__TASK DIRECTIONS__
Please keep to the lines below from the one with "root of tail: (81, 99)" through the one with "left elbow: (193, 283)", and restate them word for word, ends included.

__DATA PROVIDED__

══════

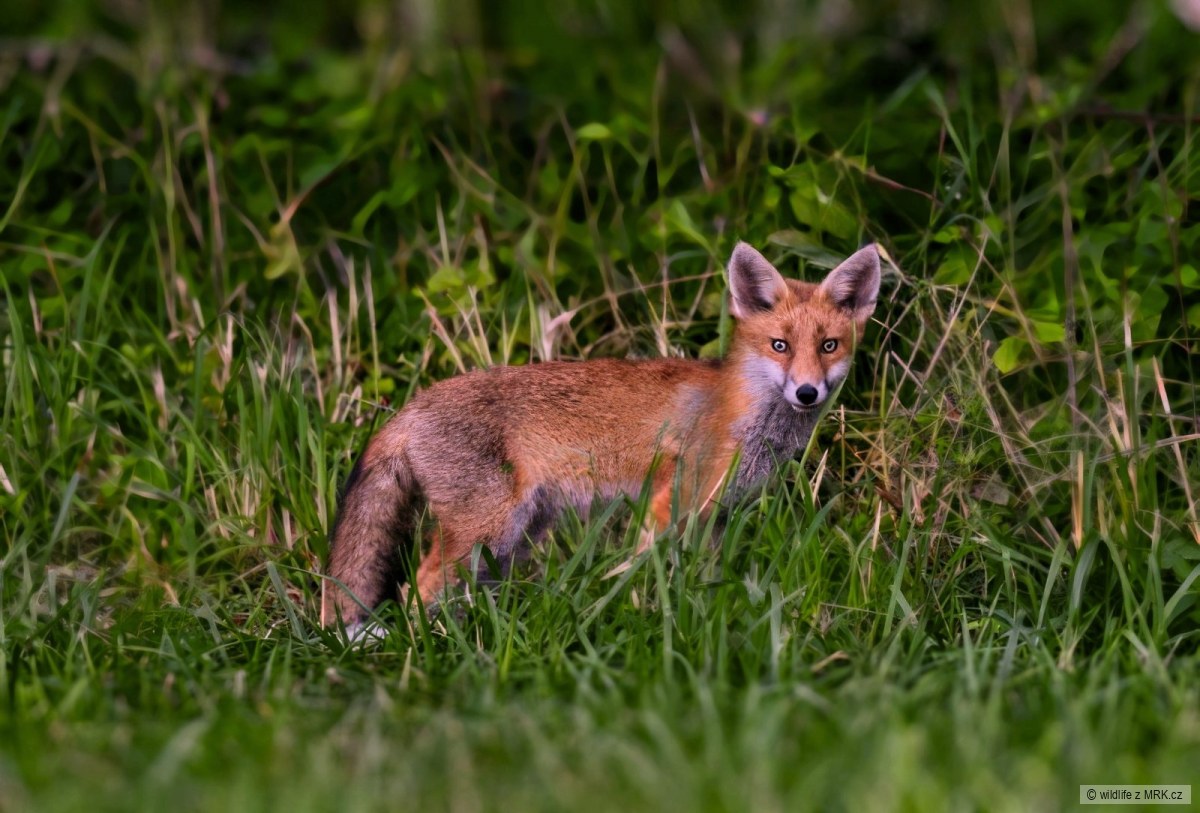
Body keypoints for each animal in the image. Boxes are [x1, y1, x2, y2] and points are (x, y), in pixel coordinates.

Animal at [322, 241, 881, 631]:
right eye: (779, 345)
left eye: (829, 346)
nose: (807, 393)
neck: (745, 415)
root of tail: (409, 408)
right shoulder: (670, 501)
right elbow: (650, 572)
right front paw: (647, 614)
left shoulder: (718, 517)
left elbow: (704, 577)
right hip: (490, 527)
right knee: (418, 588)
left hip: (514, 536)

══════

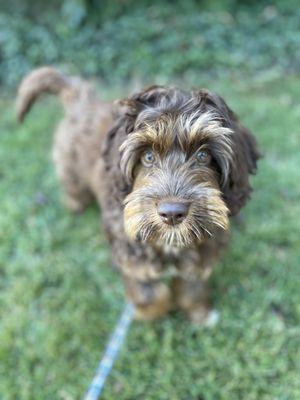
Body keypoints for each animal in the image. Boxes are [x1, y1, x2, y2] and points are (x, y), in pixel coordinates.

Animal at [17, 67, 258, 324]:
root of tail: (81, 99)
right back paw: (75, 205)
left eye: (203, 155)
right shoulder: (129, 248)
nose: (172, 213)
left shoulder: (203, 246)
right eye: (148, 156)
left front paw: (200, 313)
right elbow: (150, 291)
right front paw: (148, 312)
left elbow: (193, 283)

══════

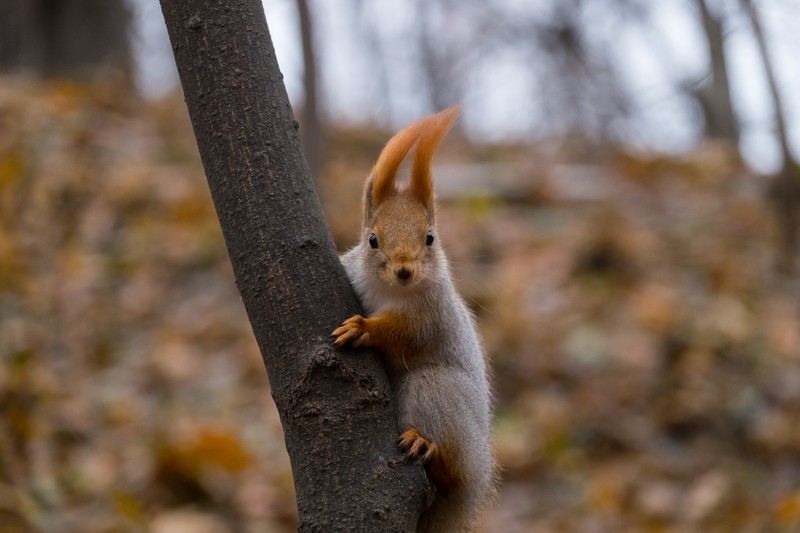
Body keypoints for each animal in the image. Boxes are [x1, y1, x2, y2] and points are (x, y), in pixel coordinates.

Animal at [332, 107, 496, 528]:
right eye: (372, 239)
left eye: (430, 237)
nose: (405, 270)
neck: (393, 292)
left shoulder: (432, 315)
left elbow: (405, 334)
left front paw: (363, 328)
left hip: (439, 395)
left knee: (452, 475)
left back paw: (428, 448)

══════

__PROBLEM SOLUTION__
root of tail: (81, 99)
right back paw: (75, 205)
left eye: (203, 155)
right shoulder: (129, 248)
nose: (172, 213)
left shoulder: (203, 246)
right eye: (148, 156)
left front paw: (200, 313)
right elbow: (150, 291)
right front paw: (148, 312)
left elbow: (193, 283)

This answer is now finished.